Item 1.01 | Entry into a Material Definitive Agreement. |
On August 8, 2023, Decibel Therapeutics, Inc., a Delaware corporation (the “Company”), entered into an Agreement and Plan of Merger (the “Merger Agreement”) with Regeneron Pharmaceuticals, Inc., a New York corporation (“Parent”), and Symphony Acquisition Sub, Inc., a Delaware corporation and a wholly owned subsidiary of Parent (“Purchaser”).
Pursuant to the Merger Agreement, and upon the terms and subject to the conditions therein, Purchaser will commence a tender offer (the “Offer”) to acquire all of the issued and outstanding shares of the common stock, par value $0.001 per share, of the Company (“Common Stock”) in exchange for (i) $4.00 per share, payable in cash at closing, without interest and subject to reduction for any applicable withholding of taxes (the “Cash Consideration”), plus (ii) one contractual, non-tradeable contingent value right per share (each, a “CVR”), which entitles the holder to potentially receive contingent payments of up to an aggregate of $3.50 per CVR, without interest and subject to reduction for any applicable withholding taxes, upon the achievement of certain specified milestones described below in accordance with the terms and subject to the conditions of a contingent value rights agreement (the “CVR Agreement”) to be entered into with a rights agent (the “Rights Agent”) mutually agreeable to Parent and the Company (the Cash Consideration plus one CVR, together, the “Offer Consideration”). The Offer will remain open for 20 business days, subject to extension under certain circumstances.
The obligation of Purchaser to purchase shares of Common Stock tendered in the Offer is subject to the satisfaction or waiver of a number of conditions set forth in the Merger Agreement, including (i) that there have been validly tendered and not validly withdrawn shares of Common Stock that, considered together with all other shares of Common Stock, if any, owned by Purchaser and its affiliates (as defined in Section 251(h)(6)(a) of the Delaware General Corporation Law, as amended (the “DGCL”)), represent one more share of Common Stock than 50% of the total number of shares of Common Stock outstanding at the time of the expiration of the Offer (the “Minimum Condition”); (ii) the accuracy of the representations and warranties of the Company contained in the Merger Agreement, subject to customary thresholds and exceptions; (iii) the Company’s compliance with, and performance of, in all material respects its covenants and agreements contained in the Merger Agreement; (iv) the absence of a Material Adverse Effect (as defined in the Merger Agreement); and (v) other customary conditions set forth in Annex I to the Merger Agreement. As of the date of the Merger Agreement, Purchaser and its affiliates (as defined in Section 251(h)(6)(a) of the DGCL) collectively owned 2,097,314 shares of Common Stock.
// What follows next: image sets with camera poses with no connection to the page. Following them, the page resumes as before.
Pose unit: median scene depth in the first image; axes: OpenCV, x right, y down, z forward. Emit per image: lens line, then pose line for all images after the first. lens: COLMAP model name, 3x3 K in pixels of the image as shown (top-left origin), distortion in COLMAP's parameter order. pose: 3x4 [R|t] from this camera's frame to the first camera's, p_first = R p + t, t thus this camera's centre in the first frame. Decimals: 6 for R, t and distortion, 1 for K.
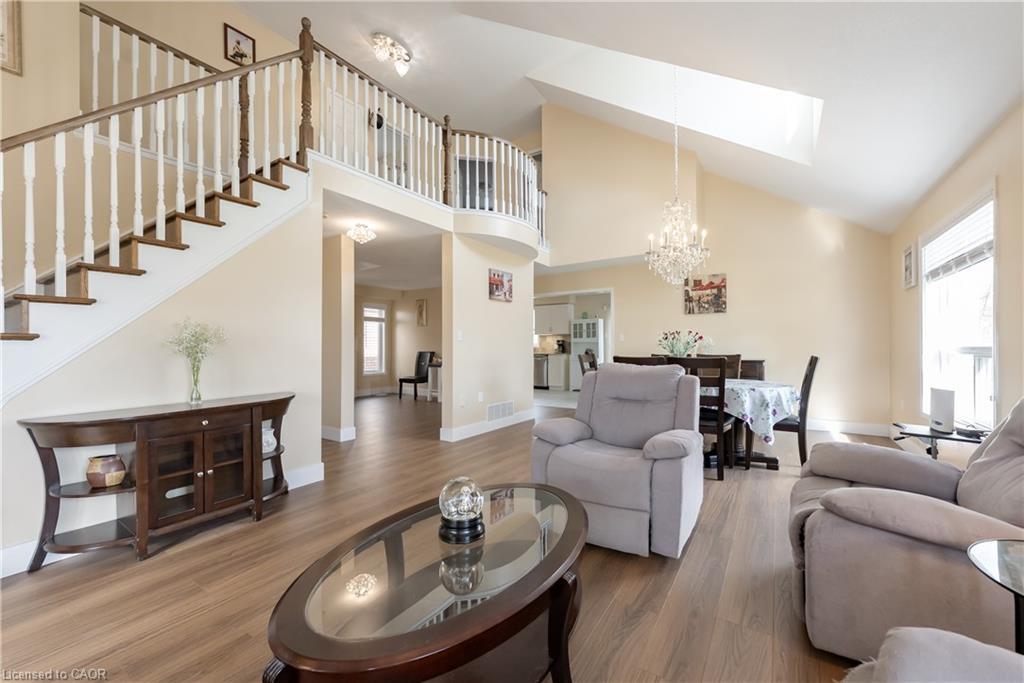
lens RADIAL K [[405.9, 0, 506.0], [0, 405.9, 343.4], [0, 0, 1]] dist [-0.001855, 0.001367]
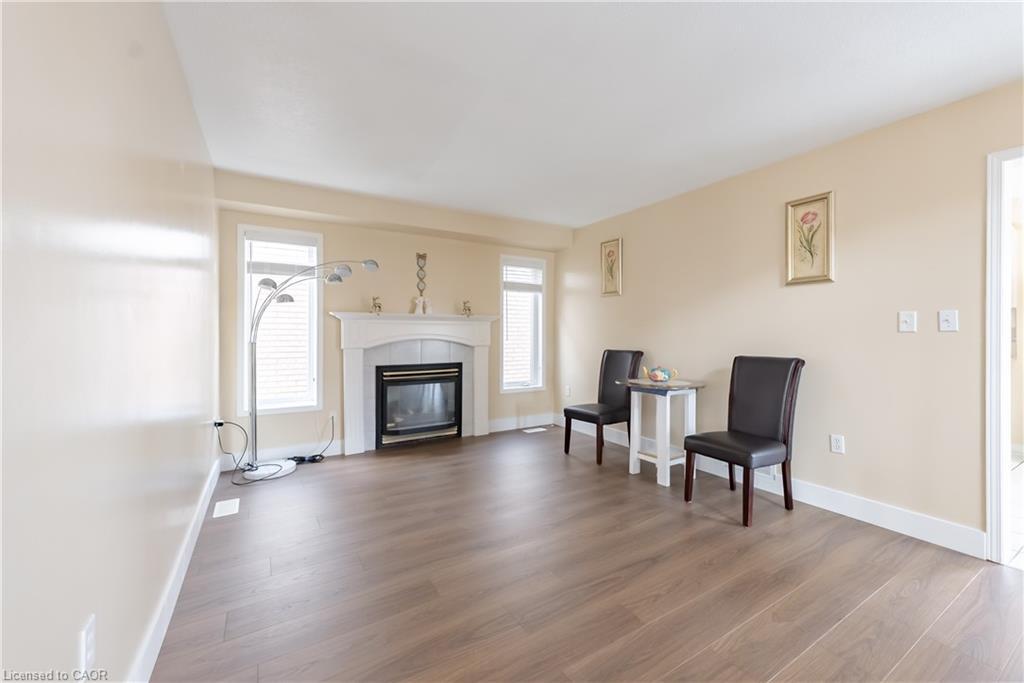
lens RADIAL K [[405.9, 0, 507.4], [0, 405.9, 333.1], [0, 0, 1]] dist [-0.001855, 0.001367]
pose [[0.905026, 0.002999, -0.425346, -0.116673], [-0.000672, 0.999984, 0.005622, -0.001564], [0.425356, -0.004802, 0.905013, 0.513884]]
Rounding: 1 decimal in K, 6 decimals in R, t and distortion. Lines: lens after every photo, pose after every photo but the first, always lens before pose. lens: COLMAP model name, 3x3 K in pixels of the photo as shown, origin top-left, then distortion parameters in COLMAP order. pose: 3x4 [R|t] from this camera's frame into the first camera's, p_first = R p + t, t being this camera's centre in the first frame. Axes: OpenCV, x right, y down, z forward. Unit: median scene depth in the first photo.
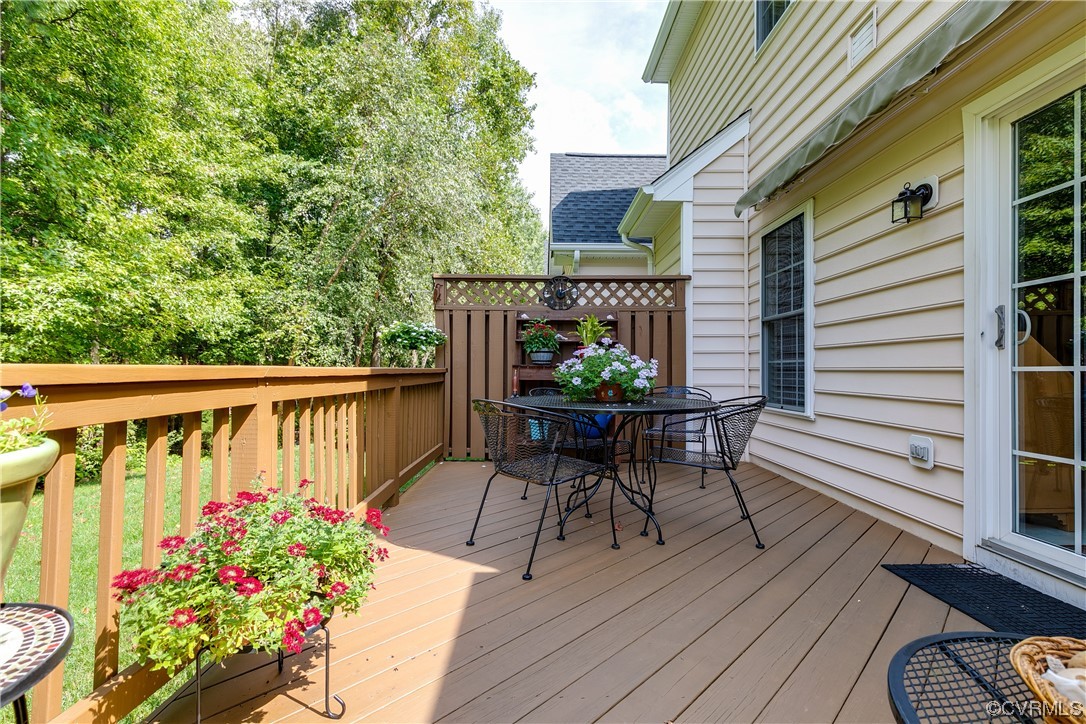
lens RADIAL K [[487.5, 0, 543.0], [0, 487.5, 362.0], [0, 0, 1]] dist [0.002136, 0.000689]
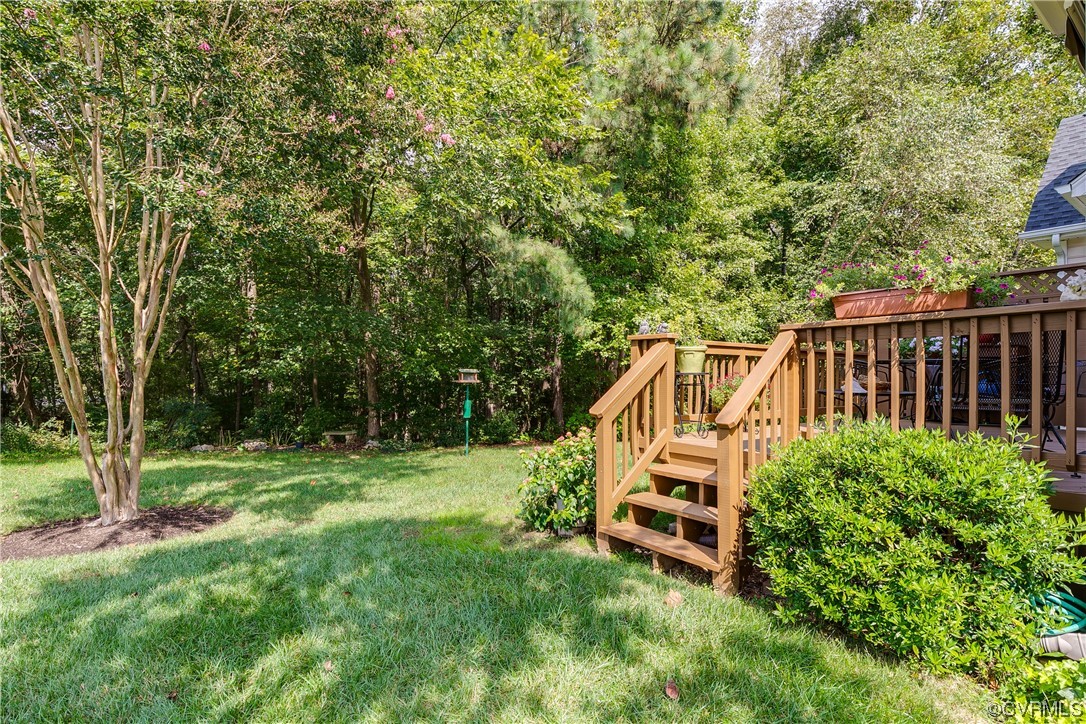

If Parent determines in good faith that the filing of the notification and report forms with respect to the Offer and the Merger pursuant to the Hart-Scott-Rodino Antitrust Improvements Act of 1976, as amended (the “HSR Act”), is required, then the parties will make such filing (an “HSR Filing”) with respect to the Offer and the Merger, and the Offer would be conditioned on the expiration or termination of the applicable waiting period under the HSR Act. The parties do not presently anticipate that an HSR Filing will be required.
Following the consummation of the Offer, subject to the conditions set forth in the Merger Agreement, and in accordance with the DGCL, Purchaser will merge with and into the Company, with the Company as the surviving corporation and a wholly owned subsidiary of Parent (the “Merger”). If an Offer Termination (as defined below) does not occur, the Merger will be governed by Section 251(h) of the DGCL, with no stockholder vote required to consummate the Merger.
The Merger Agreement also provides an alternative means by which the Merger may be consummated even if the Offer is not completed, which requires the approval of the Company’s stockholders. Pursuant to the Merger Agreement, if an HSR Filing has been made, in certain circumstances Purchaser may elect to proceed with the acquisition through a Merger without any Offer, in which case Purchaser will terminate the Offer or allow it to expire (such termination, an “Offer Termination”). In this case, the Company would be required to file a proxy statement to obtain approval of the Merger by the Company’s stockholders at a special stockholders meeting held for the purpose of voting upon the adoption of the Merger Agreement, and the Merger would be effected pursuant to Section 251(c) of the DGCL.
Pursuant to the Merger, each issued and outstanding share of Common Stock (other than shares of Common Stock held by the Company, Parent, Purchaser, any wholly owned subsidiary of Parent (other than Purchaser), any wholly owned subsidiary of the Company or by stockholders of the Company who have properly exercised and perfected their statutory rights of appraisal under the DGCL) will be converted automatically into and will thereafter represent only the right to receive the Offer Consideration.